Page images and extracted text:
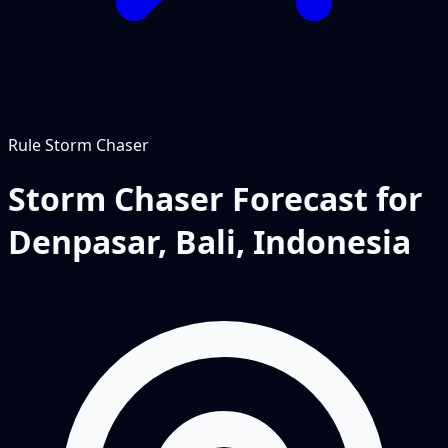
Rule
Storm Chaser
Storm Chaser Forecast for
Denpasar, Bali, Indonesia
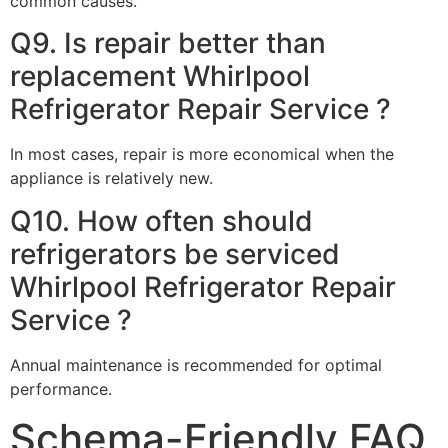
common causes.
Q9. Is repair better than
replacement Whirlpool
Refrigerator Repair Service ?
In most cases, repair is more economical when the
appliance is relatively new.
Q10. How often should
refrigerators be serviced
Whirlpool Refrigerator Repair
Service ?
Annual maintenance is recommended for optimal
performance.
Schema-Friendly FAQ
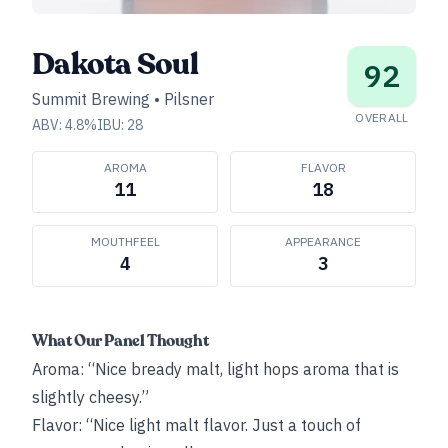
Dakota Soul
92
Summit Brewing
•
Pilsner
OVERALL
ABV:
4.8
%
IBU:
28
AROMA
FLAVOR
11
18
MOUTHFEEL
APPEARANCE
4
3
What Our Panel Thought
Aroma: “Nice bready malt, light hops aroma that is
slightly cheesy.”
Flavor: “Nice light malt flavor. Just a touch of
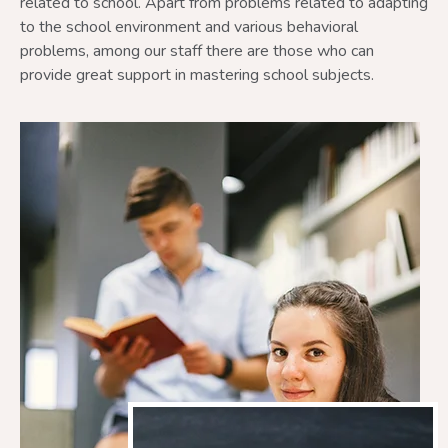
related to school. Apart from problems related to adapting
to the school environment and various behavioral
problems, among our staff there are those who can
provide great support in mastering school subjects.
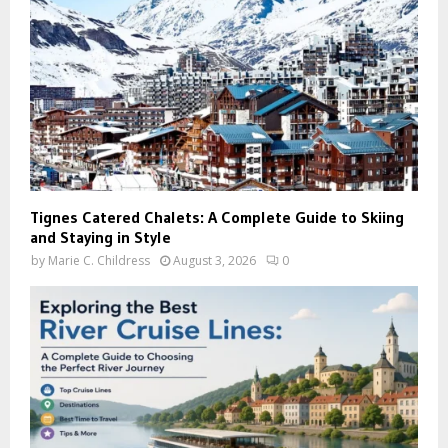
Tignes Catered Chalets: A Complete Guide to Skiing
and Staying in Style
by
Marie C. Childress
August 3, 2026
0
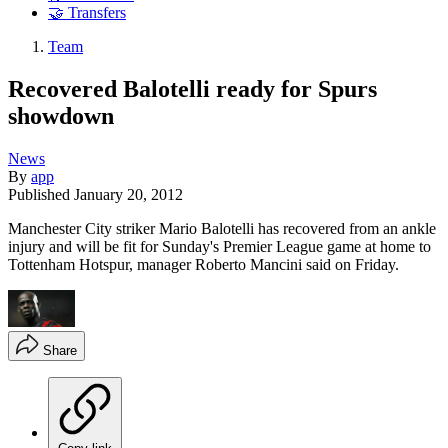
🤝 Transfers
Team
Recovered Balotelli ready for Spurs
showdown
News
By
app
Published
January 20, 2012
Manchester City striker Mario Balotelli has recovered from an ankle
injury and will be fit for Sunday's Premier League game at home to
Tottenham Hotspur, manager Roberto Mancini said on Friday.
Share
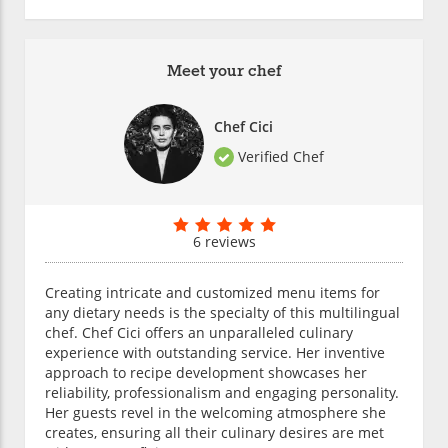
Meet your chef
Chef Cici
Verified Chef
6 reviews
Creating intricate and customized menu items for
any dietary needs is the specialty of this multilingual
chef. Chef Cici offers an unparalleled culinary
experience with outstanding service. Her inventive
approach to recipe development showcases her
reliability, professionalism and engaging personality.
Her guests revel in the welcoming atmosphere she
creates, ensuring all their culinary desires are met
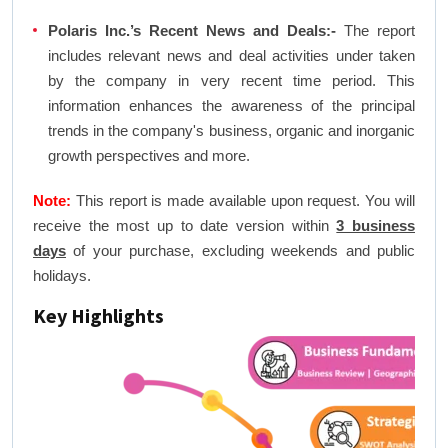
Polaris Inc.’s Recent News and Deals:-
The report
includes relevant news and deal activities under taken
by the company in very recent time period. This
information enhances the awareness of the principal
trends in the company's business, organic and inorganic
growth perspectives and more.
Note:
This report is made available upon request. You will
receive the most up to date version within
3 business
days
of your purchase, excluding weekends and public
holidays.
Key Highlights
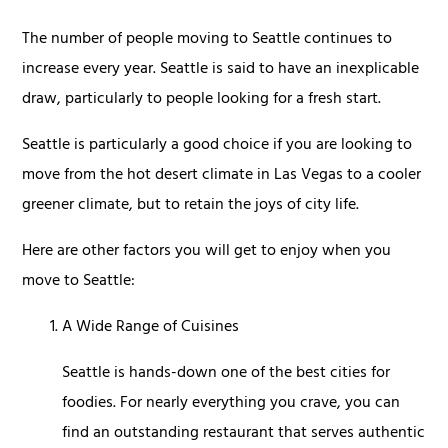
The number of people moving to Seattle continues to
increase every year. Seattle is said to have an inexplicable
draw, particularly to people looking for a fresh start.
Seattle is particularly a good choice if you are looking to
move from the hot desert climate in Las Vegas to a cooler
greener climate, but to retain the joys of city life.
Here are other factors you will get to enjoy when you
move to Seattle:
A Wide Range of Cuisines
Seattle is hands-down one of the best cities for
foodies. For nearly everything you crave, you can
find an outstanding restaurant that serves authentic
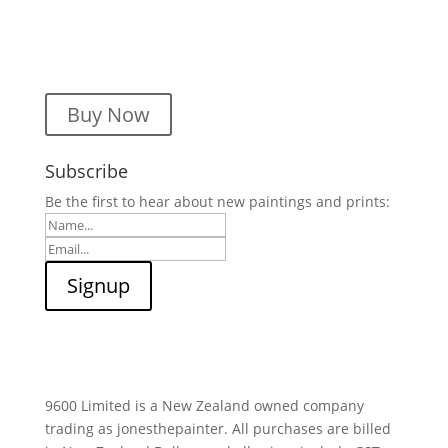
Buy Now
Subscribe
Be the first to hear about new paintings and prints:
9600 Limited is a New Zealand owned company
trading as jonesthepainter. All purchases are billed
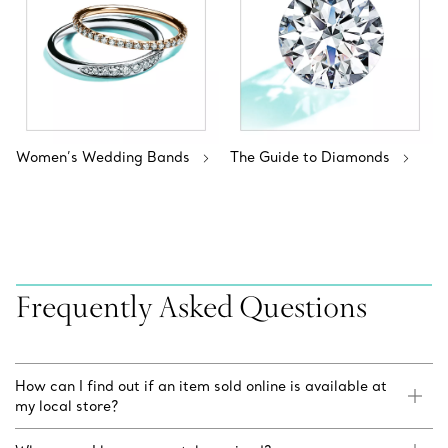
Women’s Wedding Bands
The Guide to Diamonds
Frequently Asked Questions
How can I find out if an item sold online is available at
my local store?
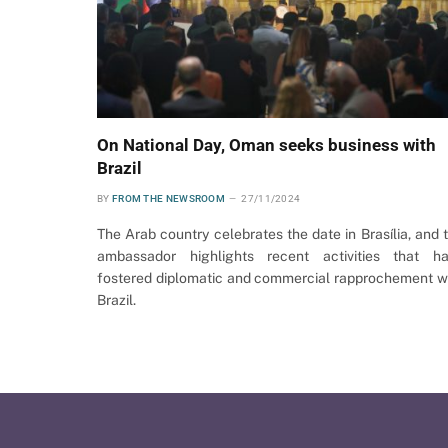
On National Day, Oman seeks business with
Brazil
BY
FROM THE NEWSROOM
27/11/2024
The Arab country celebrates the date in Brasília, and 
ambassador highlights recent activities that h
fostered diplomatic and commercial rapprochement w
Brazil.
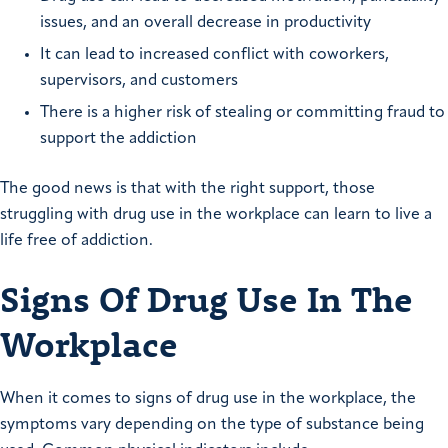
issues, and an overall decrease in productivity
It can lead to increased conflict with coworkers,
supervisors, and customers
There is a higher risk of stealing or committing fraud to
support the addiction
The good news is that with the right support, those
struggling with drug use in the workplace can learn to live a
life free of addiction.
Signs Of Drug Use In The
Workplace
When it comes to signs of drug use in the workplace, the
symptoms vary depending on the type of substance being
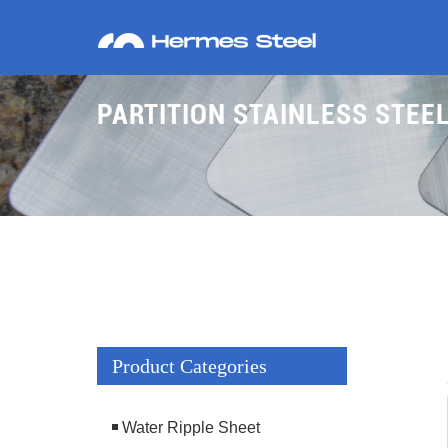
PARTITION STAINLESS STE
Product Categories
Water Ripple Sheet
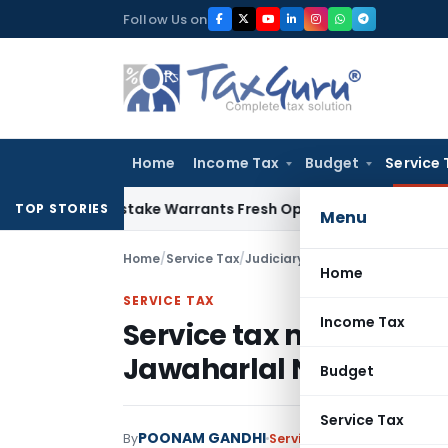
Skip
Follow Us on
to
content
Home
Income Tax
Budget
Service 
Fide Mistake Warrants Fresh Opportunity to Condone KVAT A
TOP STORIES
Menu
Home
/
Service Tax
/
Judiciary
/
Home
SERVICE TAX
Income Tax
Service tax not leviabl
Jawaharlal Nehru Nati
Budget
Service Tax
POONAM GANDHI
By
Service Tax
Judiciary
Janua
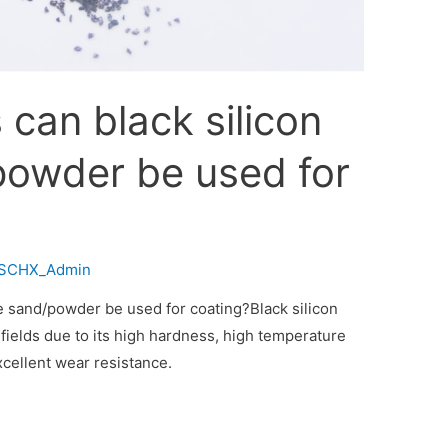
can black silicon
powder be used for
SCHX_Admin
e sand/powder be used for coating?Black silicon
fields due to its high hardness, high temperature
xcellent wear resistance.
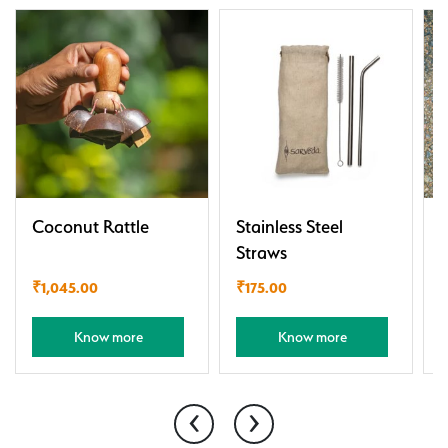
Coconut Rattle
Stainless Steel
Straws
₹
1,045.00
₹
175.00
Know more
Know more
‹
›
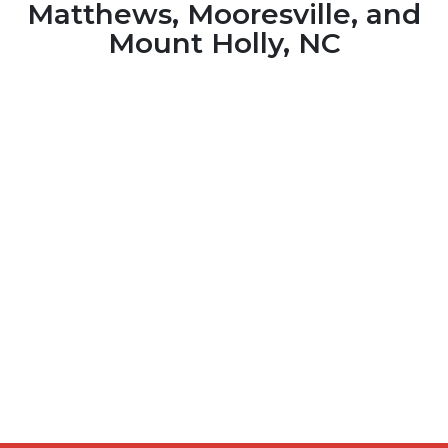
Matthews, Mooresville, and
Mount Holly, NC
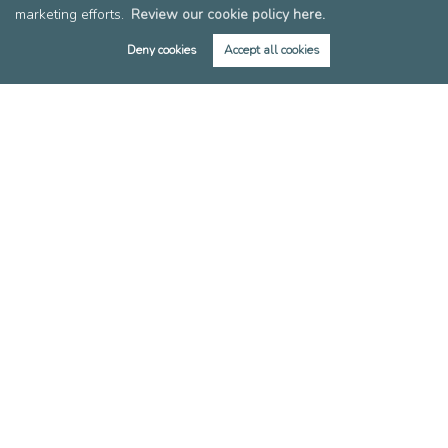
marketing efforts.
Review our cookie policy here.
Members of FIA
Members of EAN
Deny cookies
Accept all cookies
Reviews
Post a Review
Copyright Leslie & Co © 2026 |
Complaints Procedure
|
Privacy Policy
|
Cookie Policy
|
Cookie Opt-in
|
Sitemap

• **Exercise instructions**
Recast the lines of the entries, from the start through the line containing "Denpasar, Bali, Indonesia", as a JSON list of strings with one string per line and blank lines omitted. Leave the pictures out of the answer.

• **Output of the exercise**
[
  "Rule",
  "Storm Chaser",
  "Storm Chaser Forecast for",
  "Denpasar, Bali, Indonesia"
]